ASSIGNMENT:
In the records that follow, find each line containing "Ratio" and copy it.

MATERIAL FOR THE TASK:
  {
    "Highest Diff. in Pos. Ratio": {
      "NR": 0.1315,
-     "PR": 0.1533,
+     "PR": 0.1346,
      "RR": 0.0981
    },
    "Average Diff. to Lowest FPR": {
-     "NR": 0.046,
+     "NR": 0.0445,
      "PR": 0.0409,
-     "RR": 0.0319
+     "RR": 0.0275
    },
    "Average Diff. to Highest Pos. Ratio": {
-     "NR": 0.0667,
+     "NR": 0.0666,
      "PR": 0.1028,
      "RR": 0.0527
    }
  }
* * *
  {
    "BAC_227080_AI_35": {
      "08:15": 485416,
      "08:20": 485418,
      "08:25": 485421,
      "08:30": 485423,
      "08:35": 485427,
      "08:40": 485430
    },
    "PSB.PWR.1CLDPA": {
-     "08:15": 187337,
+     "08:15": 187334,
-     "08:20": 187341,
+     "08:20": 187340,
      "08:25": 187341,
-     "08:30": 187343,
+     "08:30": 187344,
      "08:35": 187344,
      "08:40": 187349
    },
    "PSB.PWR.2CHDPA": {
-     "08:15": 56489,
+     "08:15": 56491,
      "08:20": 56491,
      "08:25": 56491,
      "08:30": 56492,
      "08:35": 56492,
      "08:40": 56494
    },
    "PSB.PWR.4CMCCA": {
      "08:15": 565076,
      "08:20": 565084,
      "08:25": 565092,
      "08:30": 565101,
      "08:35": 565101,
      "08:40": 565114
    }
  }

RESULT OF THIS TASK:
    "Highest Diff. in Pos. Ratio": {
    "Average Diff. to Highest Pos. Ratio": {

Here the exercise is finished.